**Required action**
In the data that follows, count the lines in which the word "from" occurs, and report that figure alone.

(Collected data)
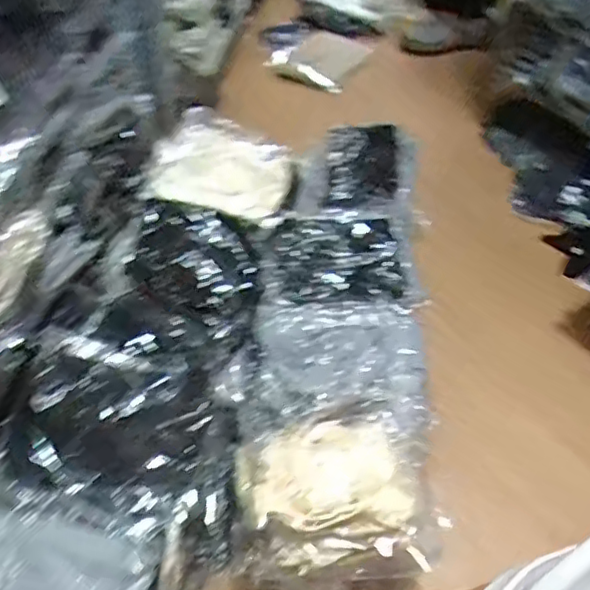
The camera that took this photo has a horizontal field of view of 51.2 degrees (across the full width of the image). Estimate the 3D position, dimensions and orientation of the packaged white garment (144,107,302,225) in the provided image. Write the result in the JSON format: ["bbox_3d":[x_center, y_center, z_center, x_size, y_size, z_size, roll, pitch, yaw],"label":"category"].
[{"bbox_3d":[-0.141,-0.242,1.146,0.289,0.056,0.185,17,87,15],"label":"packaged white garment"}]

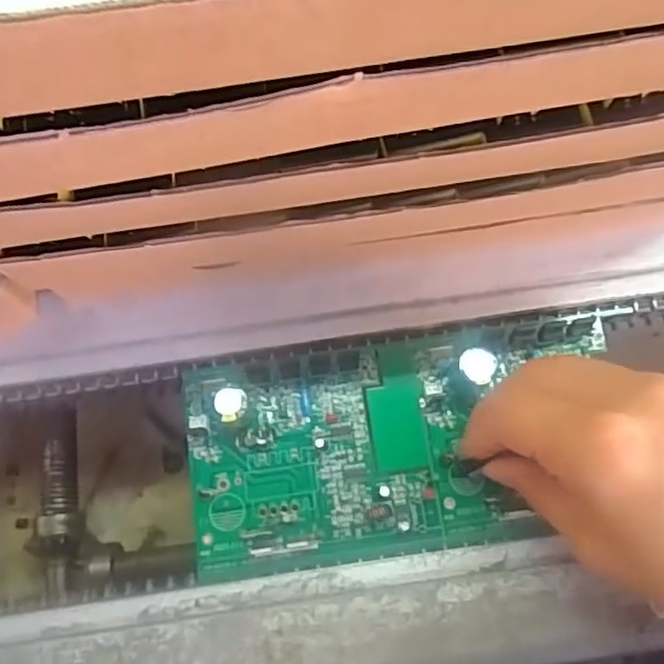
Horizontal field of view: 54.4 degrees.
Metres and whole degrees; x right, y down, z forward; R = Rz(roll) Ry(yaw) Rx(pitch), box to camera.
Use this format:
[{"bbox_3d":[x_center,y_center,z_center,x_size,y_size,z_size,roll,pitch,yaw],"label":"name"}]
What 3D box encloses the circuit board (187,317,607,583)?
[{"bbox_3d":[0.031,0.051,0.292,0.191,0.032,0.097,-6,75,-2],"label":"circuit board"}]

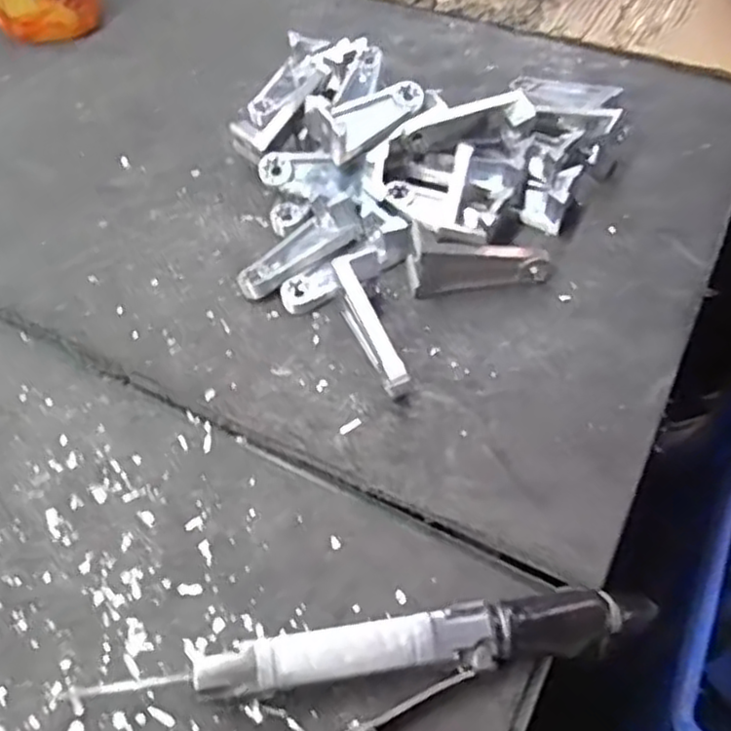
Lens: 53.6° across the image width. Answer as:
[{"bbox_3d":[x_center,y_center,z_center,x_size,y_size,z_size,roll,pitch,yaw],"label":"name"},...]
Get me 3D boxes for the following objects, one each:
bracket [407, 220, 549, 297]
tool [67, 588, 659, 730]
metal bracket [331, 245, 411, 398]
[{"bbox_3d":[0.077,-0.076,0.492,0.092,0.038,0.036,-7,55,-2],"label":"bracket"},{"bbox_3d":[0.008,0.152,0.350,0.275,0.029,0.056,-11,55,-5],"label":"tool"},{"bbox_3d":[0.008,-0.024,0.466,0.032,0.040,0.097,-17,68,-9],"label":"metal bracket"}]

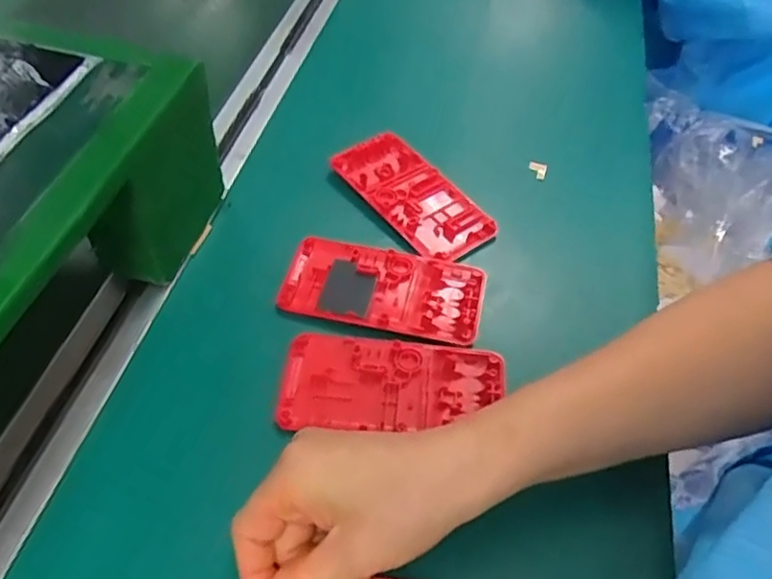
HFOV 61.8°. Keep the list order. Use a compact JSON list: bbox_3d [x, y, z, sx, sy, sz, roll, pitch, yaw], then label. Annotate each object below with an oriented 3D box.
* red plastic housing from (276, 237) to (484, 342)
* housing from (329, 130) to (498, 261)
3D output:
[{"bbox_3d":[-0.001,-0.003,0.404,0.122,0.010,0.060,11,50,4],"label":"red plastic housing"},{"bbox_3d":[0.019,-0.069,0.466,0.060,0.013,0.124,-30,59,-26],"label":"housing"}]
==
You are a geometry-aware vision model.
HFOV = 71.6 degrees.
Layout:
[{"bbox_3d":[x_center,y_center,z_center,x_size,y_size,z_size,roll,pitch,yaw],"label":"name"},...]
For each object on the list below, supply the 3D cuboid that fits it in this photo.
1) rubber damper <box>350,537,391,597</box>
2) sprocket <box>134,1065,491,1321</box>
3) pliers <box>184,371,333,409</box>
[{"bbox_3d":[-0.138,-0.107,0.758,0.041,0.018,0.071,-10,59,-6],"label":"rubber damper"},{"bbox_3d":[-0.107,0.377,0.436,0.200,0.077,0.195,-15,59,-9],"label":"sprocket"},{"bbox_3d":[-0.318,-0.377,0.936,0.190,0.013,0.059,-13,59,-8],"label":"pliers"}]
==
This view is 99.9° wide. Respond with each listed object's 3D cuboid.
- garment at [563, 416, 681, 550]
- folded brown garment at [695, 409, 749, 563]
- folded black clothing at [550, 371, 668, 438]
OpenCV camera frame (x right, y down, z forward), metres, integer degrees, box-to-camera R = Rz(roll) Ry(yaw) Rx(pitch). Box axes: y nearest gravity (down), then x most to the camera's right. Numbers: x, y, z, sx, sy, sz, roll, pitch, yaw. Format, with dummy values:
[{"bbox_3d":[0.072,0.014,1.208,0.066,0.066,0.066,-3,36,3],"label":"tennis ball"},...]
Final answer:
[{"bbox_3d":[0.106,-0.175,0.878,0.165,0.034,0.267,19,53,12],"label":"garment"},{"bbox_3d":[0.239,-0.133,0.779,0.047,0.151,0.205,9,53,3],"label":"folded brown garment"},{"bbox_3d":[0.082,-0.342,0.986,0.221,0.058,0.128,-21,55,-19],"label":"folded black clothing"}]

**Solved exercise**
2